Presented with this highly inflammatory facial skin disease in a young cat, we considered the following differential diagnosis: allergic dermatitis (age of onset, pruritus, response to corticosteroids), dermatitis associated with herpesvirus infection (facial dermatitis and conjunctivitis), idiopathic facial dermatitis of Persian cats or IFDP (distribution, clinical appearance of adherent black debris, age, breed), or less probably atypical dermatophytosis or calicivirus infection. The clinical appearance of the blackish adherent material could also have suggested feline acne, but the latter only affects the chin and lips or occasionally the nasal commissure, and does not have such a widespread facial distribution. In all cases, complicating factors such as pyoderma, Malassezia dermatitis and/or secondary demodicosis had to be investigated.

Immediate investigations:

  • Impression smears: significant amounts of eosinophils, neutrophils, and both phagocytised and extracellular cocci. No Malassezia
  • Negative skin scrapings
  • Negative Wood’s lamp examination
  • Samples collected for fungal culture

To treat the secondary infection, we prescribed an antibacterial treatment only, consisting of marbofloxacin (Marbocyl®) at approximately 2mg/kg/d, and local treatments were continued until biopsies were carried out.
Further examinations:
(local treatments were stopped 3 days before)
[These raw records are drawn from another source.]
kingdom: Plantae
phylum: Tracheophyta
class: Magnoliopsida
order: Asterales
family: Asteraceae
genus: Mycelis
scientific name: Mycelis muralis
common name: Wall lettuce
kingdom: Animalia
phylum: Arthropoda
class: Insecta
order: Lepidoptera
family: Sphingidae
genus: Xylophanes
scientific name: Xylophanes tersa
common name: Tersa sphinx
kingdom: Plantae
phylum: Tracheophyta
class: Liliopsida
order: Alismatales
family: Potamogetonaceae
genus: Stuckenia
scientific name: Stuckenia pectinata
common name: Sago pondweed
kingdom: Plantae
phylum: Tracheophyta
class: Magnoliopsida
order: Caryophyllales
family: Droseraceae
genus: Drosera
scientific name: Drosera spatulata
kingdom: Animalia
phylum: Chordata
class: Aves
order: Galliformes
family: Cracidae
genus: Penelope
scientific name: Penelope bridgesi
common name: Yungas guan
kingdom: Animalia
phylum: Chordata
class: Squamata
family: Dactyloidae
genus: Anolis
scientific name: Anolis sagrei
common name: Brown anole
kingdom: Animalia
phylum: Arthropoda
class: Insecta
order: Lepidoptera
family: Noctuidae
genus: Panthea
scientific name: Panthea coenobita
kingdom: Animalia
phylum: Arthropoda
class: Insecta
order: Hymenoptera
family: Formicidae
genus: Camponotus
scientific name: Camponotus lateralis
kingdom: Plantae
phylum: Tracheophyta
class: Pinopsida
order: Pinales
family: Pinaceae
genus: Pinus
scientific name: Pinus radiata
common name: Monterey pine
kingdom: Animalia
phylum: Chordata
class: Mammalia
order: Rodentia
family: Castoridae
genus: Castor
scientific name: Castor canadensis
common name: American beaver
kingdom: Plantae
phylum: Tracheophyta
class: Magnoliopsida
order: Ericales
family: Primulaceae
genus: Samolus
  • Skin biopsies and conjunctival samples were collected using a cytology brush, to test for herpesvirus and calicivirus infection by quantitative PCR (Scanelis) (Chlamydia testing was also carried out on the conjunctival samples only): negative
  • Biopsies for histology:
    The biopsies showed marked epidermal hyperplasia (acanthosis) with moderate spongiosis and an inflamed dermis with a large number of eosinophils, neutrophils and mastocytes. The sebaceous glands appeared to be enlarged. A few apoptotic keratinocytes were identified within the epidermis. These histological findings were compatible with, but not specific to, IFDP (see discussion)
  • Fungal culture: negative

Diagnosis:

The distribution and aspect of the lesions, together with the test results, were suggestive of idiopathic facial dermatitis of Persian cats. While this diagnosis was very likely, it was not definite. The cat was therefore started on an exclusion diet.